The problem isn’t the cages: It’s the factory farming model itself. Any incremental reforms that allow factory farms to operate profitably and without significantly reducing their output don’t actually challenge this model. Think of it as an asymptote on a graph: a line you can approach but never quite reach. Even if groups like HSUS can keep winning incremental concessions, which might slightly improve individual animals’ lives, these will do little to fundamentally change how our food system treats the animals it produces or to stem the expansion of factory farms or meat and egg consumption. Call it the humane paradox: more animals suffering, but each one suffering slightly less.

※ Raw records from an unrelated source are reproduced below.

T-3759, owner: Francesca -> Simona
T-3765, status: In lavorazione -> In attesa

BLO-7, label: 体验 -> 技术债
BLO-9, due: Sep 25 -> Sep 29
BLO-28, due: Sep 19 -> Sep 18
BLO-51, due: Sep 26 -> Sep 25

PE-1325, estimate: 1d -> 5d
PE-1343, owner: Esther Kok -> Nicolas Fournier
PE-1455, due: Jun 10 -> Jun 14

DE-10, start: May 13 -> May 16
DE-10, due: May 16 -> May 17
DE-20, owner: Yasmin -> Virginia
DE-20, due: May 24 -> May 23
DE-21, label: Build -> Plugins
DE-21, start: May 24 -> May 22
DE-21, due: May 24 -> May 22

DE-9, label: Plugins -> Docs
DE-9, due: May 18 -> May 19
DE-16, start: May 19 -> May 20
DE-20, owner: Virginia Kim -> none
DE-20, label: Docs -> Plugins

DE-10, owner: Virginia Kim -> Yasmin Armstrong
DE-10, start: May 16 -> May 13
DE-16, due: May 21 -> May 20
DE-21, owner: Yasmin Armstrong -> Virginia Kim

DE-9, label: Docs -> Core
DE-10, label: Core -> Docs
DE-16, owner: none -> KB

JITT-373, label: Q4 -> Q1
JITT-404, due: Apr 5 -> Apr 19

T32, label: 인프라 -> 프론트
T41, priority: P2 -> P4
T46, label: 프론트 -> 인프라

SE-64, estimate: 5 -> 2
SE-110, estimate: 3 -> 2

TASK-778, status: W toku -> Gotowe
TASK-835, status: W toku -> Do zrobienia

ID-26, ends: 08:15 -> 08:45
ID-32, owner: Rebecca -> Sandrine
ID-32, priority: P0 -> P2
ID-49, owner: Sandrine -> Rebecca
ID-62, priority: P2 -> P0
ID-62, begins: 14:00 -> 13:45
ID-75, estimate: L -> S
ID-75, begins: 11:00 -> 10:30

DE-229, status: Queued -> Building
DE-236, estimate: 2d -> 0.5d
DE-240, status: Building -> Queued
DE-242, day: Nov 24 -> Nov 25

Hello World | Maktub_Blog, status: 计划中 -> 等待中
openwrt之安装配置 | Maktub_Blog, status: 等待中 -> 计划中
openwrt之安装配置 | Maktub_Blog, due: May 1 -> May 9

We have yet to emerge from the Covid-19 pandemic, but the scientific consensus is that the next pandemic will also likely be zoonotic in origin, quite possibly originating on poultry farms. Our animal-product-heavy food system is also straining environmental limits at a moment of accelerating ecological crisis. Sooner or later, Americans will have to confront the mess that is their agricultural system and the impact of their diets. This will require individual and political introspection and change, and it will require much bigger results than Utah delivered last Wednesday. Bill 147 is neither a victory nor a reason to feel better about eating eggs. If anything, it’s a reminder of the scale of the fight ahead.

In other words, does the work needed for such limited victories that actually accomplish nothing even make sense? And sometimes this is a much larger political question. Incrementalism is part and parcel of politics; there’s no way around it. I’ve pushed back on the idea that incrementalism is some sort of bad thing many times (much more on Twitter, where I have a very different audience than on this website and it needs to hear these things). But–massive systemic change doesn’t take that much more work than small levels of change. The politics are basically the same, minus the problem of convincing enough moderates to go along with you, which most certainly cannot be handwaved away.

When dealing with intractable problems, this frustration is very real. And as the climate crisis grows more and more dominant over the planet and human society, the need for immediate big solutions are going to become all the greater.